Weds. Dec. 13 Chilkat River Beach. 9:45 am. Snow and rain, 33 degrees. Gusty south winds. There is a lot of water running and pooling up, but everything is fine.

Beth and I walked and laughed. Once again, the wind and pelting rain/snow meant we could only converse in fits and starts. Shouting fragments as we marched, heads down, or stopping and turning toward each other if anything needed to be elaborated on.

My dog Jeff and her dog Lucy pushed their entire heads into both ends of a driftwood pile searching for voles. I took off my gloves and opened the camera to take a picture for you, but then Lucy caught one and we shrieked and yelled “No!” and “Drop it” and “Did she eat it?” and “Oh my God Jeff has one too. I see a tail” and  “I think I might throw up.”

It’s a good thing I was not able to share any of that.

Last night it just poured and poured and the wind shook the house. It took a long time to fall asleep, even with counting my blessings like sheep. I don’t have any sheep, but I do have five children and twelve grandchildren to be grateful for and to say a few words of blessings for. I alternate the order (oldest to youngest and then youngest to oldest) because I hate to fall asleep before I have covered everyone. That seems like very bad luck.

I toss extra salt over my left shoulder too, make a wish when I blow out the candles and never tell what it is, don’t walk under ladders, sidewalk cracks, or count chickens before they hatch– and I cook black-eyed peas for New Year’s. I never travel without a rosary, or three. I look for four-leaf clovers. I have more faith in what I can’t see than what I can. The view is better. (At least today.)

This morning I was reading Roger Rosenblatt and underlined this sentence, thinking I’d use it for today’s post: “… you need to observe the world, closely and steadily, with a mind open to change.

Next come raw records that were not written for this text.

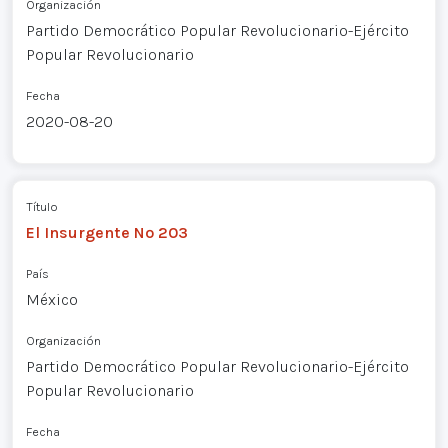
Organización
Partido Democrático Popular Revolucionario-Ejército
Popular Revolucionario
Fecha
2020-08-20
Título
El Insurgente Nº 203
País
México
Organización
Partido Democrático Popular Revolucionario-Ejército
Popular Revolucionario
Fecha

And for that to happen, you need to live in the world…”

And what happens?

The dogs kill a vole and I can’t post anything, that’s what.

There is a glitch on the blog. (We have had a couple lately. I apologize. It has to do with traffic, as in readers, so that’s a good problem to have, anyway.)

There is a wonderful man that helps me navigate this website and we are working on it. Actually, that’s not true. “We” are not fixing it. James is. He pretty much does everything on my site except write and take pictures. As far I can tell, he has supernatural powers to connect us.

Maybe you can see this now, but maybe not.

In the meantime, let’s hope this is one of those spooky, timely, cosmic reminders to unplug, to write a card, with a pen, on real paper. Don’t forget the stamp. I hope it is one that you can taste.